Un acte «vraiment cruel et inhumain». Pour avoir déclenché l’incendie mortel du studio Kyoto Animation le 18 juillet 2019, Shinji Aoba a été condamné à mort jeudi 24 janvier. «Le fait que 36 personnes soient mortes est extrêmement grave et tragique» et les victimes «ont dû endurer la peur et l’angoisse avant de mourir», a martelé le président du tribunal de Kyoto. Le studio ravagé par les flammes «s’est immédiatement transformé en un enfer», a-t-il poursuivi.
D’après plusieurs témoignages, l’homme de 45 ans avait fait irruption ce jour-là dans le bâtiment de la mégalopole située dans le centre du Japon. Puis, il avait répandu de l’essence avant d’y mettre le feu, tout en criant : «Vous allez mourir». La plupart des victimes étaient de jeunes employés de Kyoto Animation, surnommé «KyoAni». Plus de 30 autres personnes ont été blessées dans le sinistre. Ce drame avait provoqué une immense vague d’émotion et d’indignation dans le pays et à l’étranger.
«Je ne pensais pas qu’autant de gens allaient mourir et je pense maintenant être allé trop loin», avait déclaré l’accusé au premier jour de son procès, en septembre dernier. «Je pense que je dois payer pour mon crime avec [cette peine]», avait-il aussi estimé durant une audience en décembre, lorsqu’il avait été interrogé sur le souhait des familles des victimes de le voir condamné à mort.
Récit
Selon ses dires, Shinji Aoba voulait se venger de KyoAni parce qu’il était persuadé que l’entreprise lui avait volé une idée de scénario. Une allégation fermement rejetée par le studio. Une rancune qualifiée de «délirante» par les procureurs. Shinji Aoba faisait face à cinq chefs d’accusation, incluant ceux de meurtre, tentative de meurtre et incendie criminel. Le mois dernier, le parquet avait requis la peine capitale à son encontre.
Shinji Aoba lui-même avait été gravement brûlé dans le sinistre. Ses blessures ont nécessité de multiples opérations chirurgicales si bien qu’il a été forcé de comparaître en fauteuil roulant. Ses avocats avaient plaidé non-coupable en arguant qu’il n’avait pas eu «la capacité de faire la distinction entre le bien et le mal» en raison de troubles psychiatriques. Mais ce jeudi, les juges ont estimé que Aoba n’était pas atteint de démence et ne souffrait pas non plus d’une diminution de ses capacités mentales au moment du crime.

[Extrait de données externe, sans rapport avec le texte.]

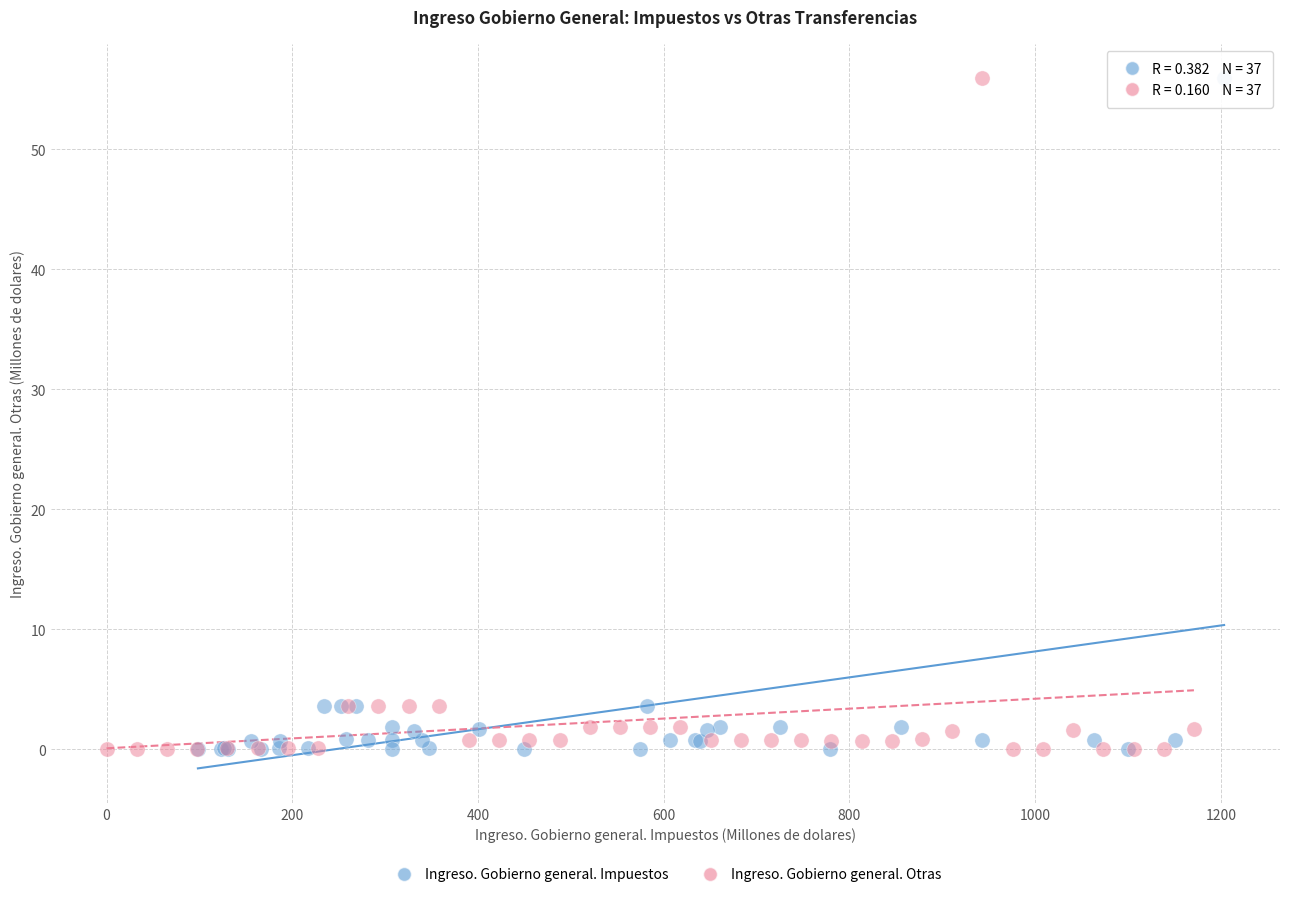

What are all the series names shown in the legend?

Ingreso. Gobierno general. Impuestos, Ingreso. Gobierno general. Otras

A l’instar des Etats-Unis ou de l’Inde, le Japon fait partie des démocraties continuant à appliquer la peine de mort. Dans l’archipel, les exécutions s’y font par pendaison. Malgré les critiques à l’étranger, l’opinion publique nippone reste majoritairement favorable à la peine capitale. La dernière exécution dans le pays remonte à 2022.
«Chagrin»
Fondé en 1981, le studio Kyoto Animation a produit des dessins animés souvent inspirés de mangas, dont «Lucky Star», «La Mélancolie de Haruhi Suzumiya», «K-ON !» ou le film d’animation «Violet Evergarden», encore en travail au moment de l’incendie et qui avait fini par sortir en 2020 au Japon. Ce studio, réputé pour le raffinement de sa production, est resté attaché à son implantation dans l’ancienne capitale impériale du Japon, Kyoto, alors que la plupart des studios d’animation nippons sont basés à Tokyo.
La condamnation de Shinji Aoba «ne change rien à notre chagrin», a déclaré dans un communiqué le président de KyoAni, Hideaki Hatta. Avant d’ajouter : «La pensée de tous nos employés qui ont péri et de la peine ressentie par les autres victimes de l’attaque et leurs proches me brisent le cœur».